The time is right for VietJet to start freighter flights


Vietnam’s fast rising star, VietJet Air is finally about to satisfy its freighter ambitions with two narrow-body freighters due to come onboard in Q2 this year, followed by two more by year end, along with a long-haul freighter partnership and in 2019, medium-body freighters. Donald Urquhart reports from Bangkok.

“It’s urgent, the market develops very fast and we have received many requirements from customers, but we are waiting for delivery,” said VietJet Air’s vice president Cargo, Dô Xuân Quang as he detailed the low cost carrier’s dizzying plans during last week’s Asia Air Cargo Summit 2018 in Bangkok.

The carrier has reached saturation point in terms of its belly capacity on its current fleet of 53 A320 family aircraft and with the booming Vietnamese economy, Quang says the time is right for the freighters.

The carrier’s cargo strategy is a three phased affair, with the first phase seeing the carrier operating a belly cargo operation domestically with some regional operations to Southeast and Northeast Asia over the first few years.

Now entering phase two, VietJet Air will bring in two leased B737-400 freighters in the second quarter this year with two more coming onboard before year-end, Quang said. “We will develop a cargo strategy combining the belly network with the freighters on a point-to-point service,” he added.

These will serve short-haul destinations primarily around the region, including Singapore, Bangkok, and Hong Kong, as well as domestic destinations from its dual hubs of Ho Chi Minh City (SGN) and Hanoi (HAN). Once the next two freighters join the fleet, VietJet Cargo will expand its network to Japan and India. Passenger services to India will begin in the second quarter and to Japan in June or July.

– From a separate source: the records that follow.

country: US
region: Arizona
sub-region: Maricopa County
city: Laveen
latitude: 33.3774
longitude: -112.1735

Quang says the primary customers are express courier companies and the post office and the primary cargo will be e-commerce products along with some seafood and valuable cargo as well.

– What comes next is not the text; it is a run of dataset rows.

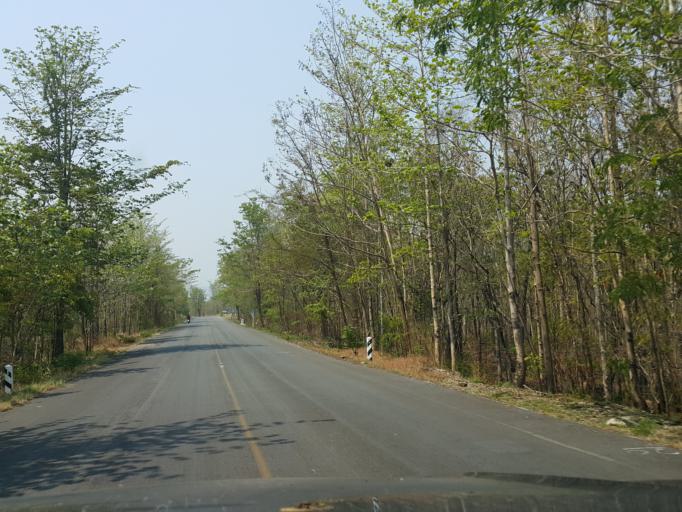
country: TH
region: Sukhothai
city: Thung Saliam
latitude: 17.4402
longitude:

Phase two will also see a collaboration with an operator of long-haul freighters for flights to Europe and the US, Quang said pointing to the likes of Cargolux, Turkish Cargo or Nippon Cargo Airlines (NCA) as examples. He added that no agreements had been reached as yet.

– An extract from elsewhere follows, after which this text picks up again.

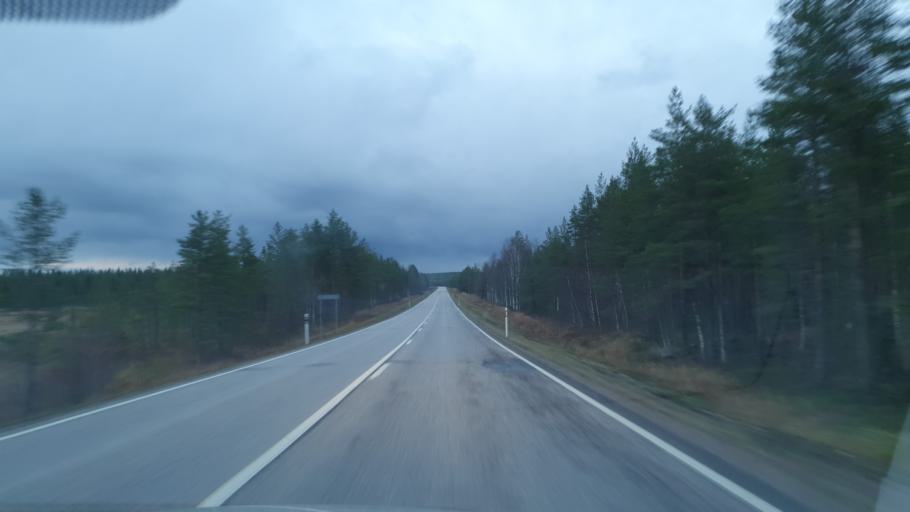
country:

“This would be from the third-quarter this year, maximum fourth-quarter this year. We must fly there because the US is a very important market for Vietnam. About 30 to 32 per cent of Vietnamese exports go to the US,” he said.

Phase three will see the addition of leased medium-body freighters, either A330s or B767s, with which the carrier will open up routes to Dubai, India, Shanghai and Australia. This will likely be in 2019, Quang says, the same time as it begins passenger operations to the US.

The US operations will utilise Dreamliners which will give a belly capacity of around 14 tonnes Quang noted. The US service will operate from SGN to San Jose near San Francisco where there is a very large expatriate Vietnamese community he added.

The carrier’s foray into freighters has clearly not been done on a whim and comes at a time when Vietnam’s economy has been growing at double digits for some time now. The air cargo market has similarly followed with 1.1 million tonnes of cargo in 2016, rising to 1.3 million tonnes last year. The market is forecast to reach 2.5 million tonnes by 2020 at an average growth rate of 12.8 per cent per year.

Much of this is comprised of garments, shoes, electronics, seafood and other perishables and e-commerce. With 52 foreign carriers operating in Vietnam, 17 of them also offer freighter capacity and Quang highlights there is no Vietnamese operated freighter capacity. Roughly 70 per cent of cargo goes in the belly while the remaining 30 is maindeck uplift.

These 17 freighter airlines operate 75 flights a week into SGN and HAN, uplifting more than 7,000 tonnes of cargo, including nearly 1,300 tonnes for Samsung alone, as well as 1,500 tonnes for Microsoft and Nokia per week. And even with all this capacity Quang says there is still a short fall of nearly 150,000 tonnes a year, something he plans to tap.

“We are very successful in passenger operations and for freighter operations this year we will be successful like passenger side.”

And he probably has every reason to be confident. VietJet Air’s success has attracted attention the world-over and clearly help push its valuation to USD1.8 billion last year following its initial public offer (IPO).

That IPO has provided a lot of fuel for further growth and the airline now has orders for 120 more A320/21 and 100 B737MAX. Airbus deliveries are ongoing and from 2019 Boeing will start delivering the B737MAXs.

Going forward Quang said the carrier will set up operations across the region, as it did in Thailand with Thai VietJet.